I fabbricati si sviluppano lungo gli assi tracciati dalle maniche auliche del Palazzo e circoscrivono una ampia corte chiusa, collegata con la più piccola Corte Interna. Questa continuità tra le corti è evidente nel disegno settecentesco originario della “cassina”, ai tempi di Maurizio Massel di Caresana, ma è andata perduta dopo il 1950. Fino alla morte di Sofia Cacherano di Bricherasio, gli spazi e le attività erano condotti direttamente dai fattori, l’ultimo dei quali, Francesco, ha vissuto al Castello fino al 2010.

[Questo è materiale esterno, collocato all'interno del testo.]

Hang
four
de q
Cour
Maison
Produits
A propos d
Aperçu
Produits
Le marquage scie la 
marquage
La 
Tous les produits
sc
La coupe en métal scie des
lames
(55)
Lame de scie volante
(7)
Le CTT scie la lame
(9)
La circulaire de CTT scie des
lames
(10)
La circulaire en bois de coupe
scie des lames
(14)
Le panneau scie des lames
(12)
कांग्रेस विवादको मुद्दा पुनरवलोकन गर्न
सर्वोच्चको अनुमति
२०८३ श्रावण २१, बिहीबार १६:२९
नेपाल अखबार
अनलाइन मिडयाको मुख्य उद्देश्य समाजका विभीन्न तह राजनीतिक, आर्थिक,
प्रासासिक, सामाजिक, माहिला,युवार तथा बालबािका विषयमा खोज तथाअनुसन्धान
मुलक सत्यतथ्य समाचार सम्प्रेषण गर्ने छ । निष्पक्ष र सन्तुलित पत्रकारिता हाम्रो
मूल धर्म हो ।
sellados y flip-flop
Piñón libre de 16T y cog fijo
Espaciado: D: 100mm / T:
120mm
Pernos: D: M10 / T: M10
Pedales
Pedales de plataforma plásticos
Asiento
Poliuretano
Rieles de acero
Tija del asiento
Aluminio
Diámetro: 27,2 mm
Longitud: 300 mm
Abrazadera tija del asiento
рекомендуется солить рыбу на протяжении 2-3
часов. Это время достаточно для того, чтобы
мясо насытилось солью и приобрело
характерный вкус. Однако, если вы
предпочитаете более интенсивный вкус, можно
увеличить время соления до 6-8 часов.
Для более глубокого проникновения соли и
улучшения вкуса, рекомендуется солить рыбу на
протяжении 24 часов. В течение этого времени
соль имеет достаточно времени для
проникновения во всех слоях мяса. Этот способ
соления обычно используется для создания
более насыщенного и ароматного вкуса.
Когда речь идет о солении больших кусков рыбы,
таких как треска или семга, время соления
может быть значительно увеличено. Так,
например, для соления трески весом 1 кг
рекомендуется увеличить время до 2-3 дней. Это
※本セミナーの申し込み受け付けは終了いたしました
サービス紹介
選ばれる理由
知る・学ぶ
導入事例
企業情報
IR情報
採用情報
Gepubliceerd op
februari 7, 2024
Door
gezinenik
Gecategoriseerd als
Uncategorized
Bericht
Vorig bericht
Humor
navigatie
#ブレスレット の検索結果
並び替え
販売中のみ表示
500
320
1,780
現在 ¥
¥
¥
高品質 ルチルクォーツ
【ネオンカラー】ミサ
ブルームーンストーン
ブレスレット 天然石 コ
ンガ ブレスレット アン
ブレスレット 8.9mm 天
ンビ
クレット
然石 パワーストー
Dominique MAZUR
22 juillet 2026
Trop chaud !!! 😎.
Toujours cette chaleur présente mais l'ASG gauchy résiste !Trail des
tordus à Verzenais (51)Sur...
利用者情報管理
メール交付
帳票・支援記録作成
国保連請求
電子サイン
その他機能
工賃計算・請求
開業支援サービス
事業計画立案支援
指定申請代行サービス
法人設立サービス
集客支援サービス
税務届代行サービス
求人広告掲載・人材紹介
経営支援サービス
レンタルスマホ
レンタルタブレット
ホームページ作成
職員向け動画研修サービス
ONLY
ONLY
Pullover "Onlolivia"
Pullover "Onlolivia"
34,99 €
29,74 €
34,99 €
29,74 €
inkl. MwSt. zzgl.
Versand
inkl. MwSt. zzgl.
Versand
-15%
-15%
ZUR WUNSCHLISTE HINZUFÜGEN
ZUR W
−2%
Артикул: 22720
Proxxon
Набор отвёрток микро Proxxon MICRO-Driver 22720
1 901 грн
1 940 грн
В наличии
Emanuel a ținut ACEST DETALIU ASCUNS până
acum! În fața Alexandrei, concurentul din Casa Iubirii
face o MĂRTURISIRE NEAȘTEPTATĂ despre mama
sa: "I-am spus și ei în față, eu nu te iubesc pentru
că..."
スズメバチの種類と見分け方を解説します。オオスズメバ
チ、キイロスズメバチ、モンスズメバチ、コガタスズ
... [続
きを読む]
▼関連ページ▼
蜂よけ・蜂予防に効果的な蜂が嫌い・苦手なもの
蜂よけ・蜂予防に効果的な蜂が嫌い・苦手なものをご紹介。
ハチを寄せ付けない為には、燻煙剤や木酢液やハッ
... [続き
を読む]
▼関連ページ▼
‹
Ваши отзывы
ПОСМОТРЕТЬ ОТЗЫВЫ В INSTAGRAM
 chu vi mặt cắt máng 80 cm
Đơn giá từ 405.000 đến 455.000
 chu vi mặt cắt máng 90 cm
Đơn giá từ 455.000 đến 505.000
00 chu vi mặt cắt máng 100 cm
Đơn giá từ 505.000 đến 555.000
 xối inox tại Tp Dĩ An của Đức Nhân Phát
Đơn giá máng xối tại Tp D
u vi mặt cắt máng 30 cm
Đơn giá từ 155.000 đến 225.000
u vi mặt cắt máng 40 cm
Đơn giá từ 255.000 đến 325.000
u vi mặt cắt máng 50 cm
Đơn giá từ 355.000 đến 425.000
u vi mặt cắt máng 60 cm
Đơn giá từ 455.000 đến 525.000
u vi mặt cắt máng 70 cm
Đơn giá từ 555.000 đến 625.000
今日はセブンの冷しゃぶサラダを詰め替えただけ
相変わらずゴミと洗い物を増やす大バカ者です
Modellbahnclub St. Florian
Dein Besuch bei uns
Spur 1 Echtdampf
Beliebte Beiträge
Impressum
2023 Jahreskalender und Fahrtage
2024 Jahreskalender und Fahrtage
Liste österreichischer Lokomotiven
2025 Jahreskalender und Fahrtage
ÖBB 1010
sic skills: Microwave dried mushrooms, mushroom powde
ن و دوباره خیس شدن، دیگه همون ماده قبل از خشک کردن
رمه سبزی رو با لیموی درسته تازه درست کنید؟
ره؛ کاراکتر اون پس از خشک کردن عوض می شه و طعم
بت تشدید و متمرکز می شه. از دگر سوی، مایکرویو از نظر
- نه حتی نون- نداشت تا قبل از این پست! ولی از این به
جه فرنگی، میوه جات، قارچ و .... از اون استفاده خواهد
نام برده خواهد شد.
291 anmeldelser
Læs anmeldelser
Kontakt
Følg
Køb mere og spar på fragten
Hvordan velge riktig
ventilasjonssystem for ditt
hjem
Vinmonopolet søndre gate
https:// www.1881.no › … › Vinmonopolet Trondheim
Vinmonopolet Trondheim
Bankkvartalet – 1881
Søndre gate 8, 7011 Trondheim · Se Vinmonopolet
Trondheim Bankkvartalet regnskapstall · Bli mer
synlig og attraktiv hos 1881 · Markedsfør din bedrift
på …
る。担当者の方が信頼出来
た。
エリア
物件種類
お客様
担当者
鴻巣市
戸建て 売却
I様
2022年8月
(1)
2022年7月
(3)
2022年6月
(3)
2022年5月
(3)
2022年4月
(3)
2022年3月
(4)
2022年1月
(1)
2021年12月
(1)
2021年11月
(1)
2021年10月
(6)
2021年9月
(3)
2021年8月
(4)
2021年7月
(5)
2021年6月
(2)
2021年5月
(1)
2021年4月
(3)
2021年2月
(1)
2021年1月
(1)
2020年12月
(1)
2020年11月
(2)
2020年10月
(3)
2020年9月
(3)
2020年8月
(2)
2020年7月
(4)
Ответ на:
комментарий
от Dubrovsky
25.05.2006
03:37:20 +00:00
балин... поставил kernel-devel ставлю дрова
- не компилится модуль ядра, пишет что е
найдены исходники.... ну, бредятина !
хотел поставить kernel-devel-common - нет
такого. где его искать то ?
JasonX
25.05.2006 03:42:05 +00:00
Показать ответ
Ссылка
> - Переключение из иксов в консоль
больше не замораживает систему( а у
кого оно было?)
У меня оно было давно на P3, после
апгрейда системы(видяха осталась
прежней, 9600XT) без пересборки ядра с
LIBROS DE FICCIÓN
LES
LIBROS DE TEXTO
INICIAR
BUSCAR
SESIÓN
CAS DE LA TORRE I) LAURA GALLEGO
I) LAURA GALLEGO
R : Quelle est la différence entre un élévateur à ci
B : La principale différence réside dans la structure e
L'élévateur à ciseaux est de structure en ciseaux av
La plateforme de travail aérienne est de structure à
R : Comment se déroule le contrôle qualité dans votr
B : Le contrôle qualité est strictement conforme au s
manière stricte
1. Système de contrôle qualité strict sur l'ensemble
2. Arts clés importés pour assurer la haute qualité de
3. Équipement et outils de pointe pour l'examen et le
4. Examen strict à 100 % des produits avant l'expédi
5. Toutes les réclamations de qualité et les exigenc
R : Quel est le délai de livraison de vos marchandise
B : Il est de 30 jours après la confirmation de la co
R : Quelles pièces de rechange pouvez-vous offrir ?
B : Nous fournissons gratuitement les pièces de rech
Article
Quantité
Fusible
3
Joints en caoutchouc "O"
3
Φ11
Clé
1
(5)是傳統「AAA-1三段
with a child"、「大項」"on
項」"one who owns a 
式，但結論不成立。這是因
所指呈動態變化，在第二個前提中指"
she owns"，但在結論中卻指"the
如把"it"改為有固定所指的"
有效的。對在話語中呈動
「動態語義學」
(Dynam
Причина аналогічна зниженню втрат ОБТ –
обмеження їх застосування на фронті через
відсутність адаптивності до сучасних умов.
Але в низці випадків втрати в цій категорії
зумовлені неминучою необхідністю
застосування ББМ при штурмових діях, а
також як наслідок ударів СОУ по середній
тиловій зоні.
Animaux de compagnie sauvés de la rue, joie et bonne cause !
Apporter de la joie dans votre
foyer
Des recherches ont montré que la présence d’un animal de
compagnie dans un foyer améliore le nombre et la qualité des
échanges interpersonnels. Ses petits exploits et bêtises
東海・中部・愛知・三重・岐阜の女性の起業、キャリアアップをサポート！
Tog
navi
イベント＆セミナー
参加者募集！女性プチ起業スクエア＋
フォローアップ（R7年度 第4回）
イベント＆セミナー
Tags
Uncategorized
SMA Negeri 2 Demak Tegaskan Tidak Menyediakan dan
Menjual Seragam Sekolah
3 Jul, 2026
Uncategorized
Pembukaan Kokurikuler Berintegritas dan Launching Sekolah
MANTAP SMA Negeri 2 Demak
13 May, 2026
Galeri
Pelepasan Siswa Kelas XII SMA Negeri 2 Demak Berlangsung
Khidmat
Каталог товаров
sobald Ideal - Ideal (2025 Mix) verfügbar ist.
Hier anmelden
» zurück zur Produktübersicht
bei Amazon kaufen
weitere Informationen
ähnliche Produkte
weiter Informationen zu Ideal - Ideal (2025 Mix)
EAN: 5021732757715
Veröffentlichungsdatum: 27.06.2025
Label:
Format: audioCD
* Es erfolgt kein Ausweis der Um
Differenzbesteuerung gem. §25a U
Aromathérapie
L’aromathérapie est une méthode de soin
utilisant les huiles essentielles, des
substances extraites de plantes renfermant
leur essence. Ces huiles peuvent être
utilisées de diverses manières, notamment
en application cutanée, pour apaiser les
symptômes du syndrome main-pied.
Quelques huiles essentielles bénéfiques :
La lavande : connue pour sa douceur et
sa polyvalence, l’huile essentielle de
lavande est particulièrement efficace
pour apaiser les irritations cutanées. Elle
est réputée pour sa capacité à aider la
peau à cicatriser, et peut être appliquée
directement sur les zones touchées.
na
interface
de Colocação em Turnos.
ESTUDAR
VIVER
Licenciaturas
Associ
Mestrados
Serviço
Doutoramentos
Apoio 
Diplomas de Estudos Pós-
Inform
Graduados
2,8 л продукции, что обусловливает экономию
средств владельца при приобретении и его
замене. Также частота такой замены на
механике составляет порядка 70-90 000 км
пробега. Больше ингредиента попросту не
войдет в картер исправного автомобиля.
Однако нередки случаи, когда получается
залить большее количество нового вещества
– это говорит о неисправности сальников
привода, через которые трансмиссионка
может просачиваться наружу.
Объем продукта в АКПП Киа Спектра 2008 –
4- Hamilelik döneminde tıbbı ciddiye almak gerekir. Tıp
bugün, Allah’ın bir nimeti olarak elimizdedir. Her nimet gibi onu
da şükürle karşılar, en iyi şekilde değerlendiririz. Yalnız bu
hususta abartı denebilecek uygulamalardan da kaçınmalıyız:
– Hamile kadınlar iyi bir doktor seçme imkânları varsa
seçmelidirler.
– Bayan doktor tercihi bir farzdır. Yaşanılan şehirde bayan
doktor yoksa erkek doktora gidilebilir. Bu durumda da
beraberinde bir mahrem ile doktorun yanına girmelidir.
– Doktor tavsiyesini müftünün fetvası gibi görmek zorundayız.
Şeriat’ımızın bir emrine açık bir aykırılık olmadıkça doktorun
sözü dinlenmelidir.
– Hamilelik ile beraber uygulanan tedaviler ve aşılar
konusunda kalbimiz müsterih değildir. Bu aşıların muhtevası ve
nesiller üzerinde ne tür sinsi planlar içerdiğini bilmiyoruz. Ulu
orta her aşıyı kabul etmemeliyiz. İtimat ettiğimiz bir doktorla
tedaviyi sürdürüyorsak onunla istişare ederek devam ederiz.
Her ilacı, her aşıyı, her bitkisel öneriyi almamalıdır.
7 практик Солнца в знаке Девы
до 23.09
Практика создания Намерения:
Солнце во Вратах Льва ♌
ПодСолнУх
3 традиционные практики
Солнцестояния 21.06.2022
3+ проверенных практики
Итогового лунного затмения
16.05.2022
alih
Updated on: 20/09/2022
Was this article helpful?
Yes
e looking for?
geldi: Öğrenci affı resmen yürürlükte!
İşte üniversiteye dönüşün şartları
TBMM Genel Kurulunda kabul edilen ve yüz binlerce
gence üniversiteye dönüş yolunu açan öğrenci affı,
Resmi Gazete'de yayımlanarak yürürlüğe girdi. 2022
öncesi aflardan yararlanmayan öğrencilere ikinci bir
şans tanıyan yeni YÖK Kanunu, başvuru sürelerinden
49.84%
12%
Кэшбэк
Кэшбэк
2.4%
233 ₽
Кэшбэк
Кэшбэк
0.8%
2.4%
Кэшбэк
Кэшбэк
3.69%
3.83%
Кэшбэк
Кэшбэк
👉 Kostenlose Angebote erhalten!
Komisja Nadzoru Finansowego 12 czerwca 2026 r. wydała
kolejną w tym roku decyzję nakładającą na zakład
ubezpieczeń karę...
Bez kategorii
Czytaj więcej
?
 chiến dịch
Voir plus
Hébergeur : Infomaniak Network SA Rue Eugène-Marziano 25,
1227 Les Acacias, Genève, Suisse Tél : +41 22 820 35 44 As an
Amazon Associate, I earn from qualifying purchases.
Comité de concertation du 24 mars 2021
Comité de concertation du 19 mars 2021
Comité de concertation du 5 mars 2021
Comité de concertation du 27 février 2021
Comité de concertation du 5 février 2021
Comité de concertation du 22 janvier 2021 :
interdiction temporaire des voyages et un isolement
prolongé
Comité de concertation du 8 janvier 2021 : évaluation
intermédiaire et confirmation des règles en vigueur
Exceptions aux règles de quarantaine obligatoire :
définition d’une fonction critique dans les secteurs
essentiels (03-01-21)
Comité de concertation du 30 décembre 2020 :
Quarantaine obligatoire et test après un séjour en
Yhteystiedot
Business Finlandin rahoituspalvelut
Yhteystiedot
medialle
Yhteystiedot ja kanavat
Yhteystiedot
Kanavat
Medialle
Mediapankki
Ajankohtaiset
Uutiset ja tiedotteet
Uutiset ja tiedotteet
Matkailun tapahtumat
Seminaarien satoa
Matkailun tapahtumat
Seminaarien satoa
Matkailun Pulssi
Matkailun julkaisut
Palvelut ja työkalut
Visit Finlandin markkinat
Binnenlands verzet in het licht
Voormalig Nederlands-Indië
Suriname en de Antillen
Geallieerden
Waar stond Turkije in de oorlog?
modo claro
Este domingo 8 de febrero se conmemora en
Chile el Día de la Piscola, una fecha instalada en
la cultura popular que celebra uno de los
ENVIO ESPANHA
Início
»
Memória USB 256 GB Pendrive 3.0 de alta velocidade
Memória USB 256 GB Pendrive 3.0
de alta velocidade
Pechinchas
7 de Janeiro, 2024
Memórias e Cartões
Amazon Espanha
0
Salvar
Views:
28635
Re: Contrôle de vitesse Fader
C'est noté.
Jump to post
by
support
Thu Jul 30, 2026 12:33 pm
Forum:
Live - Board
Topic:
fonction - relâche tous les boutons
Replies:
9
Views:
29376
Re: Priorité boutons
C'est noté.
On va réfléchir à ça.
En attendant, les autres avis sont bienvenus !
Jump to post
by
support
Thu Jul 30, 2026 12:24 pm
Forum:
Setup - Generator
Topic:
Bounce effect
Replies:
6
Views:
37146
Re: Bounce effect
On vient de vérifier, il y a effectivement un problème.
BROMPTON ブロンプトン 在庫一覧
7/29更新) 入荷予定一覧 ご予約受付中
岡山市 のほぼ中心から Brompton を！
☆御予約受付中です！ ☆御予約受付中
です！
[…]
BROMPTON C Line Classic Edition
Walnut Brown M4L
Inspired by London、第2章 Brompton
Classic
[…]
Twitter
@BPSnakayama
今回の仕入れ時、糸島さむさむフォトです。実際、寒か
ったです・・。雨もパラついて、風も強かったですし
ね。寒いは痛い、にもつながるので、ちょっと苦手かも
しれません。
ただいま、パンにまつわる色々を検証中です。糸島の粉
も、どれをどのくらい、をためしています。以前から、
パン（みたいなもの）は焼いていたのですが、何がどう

I rustici, a uno o due piani, rispettano la canonica tipologia costruttiva e le funzioni della cascina piemontese settecentesca: la tettoia (in dialetto piemontese “cas”), con le colonne in mattoni a vista per il deposito dei mezzi agricoli; la stalla per le mucche e una scuderia per i cavalli, sovrastate dal fienile; le abitazioni, con il loro numero civico, destinate alla residenza dei mezzadri; il forno e il pollaio. La struttura portante è in muratura mista a pietre, gli ambienti al piano terra conservano gli elementi che caratterizzavano le differenti funzioni originarie: le mangiatoie, i camini, le scale con i gradini in laterizio e alzata in listello in quercia, le volte a vela con mattoni a spina di pesce nelle stalle.
Nel 2020 questa area è stata sgomberata dai materiali abbandonati a partire dagli ultimi anni del secolo scorso; sono emersi così alcuni dettagli che rimandano al gusto raffinato della proprietà nobiliare: le due colonne in pietra nella stalla, il grande camino nella casetta del fattore e, sotto lo strato di erba superficiale nata spontaneamente nelle parti inutilizzate lungo i fabbricati della Corte, la classica pavimentazione in acciottolato, denominata nella tradizione piemontese “calatà”.
Il progetto di restauro ha cercato una valorizzazione di questi spazi attraverso interventi discreti e conservativi, indispensabili per preservare non soltanto gli elementi architettonici ma, soprattutto, la memoria silenziosa e antica del lavoro.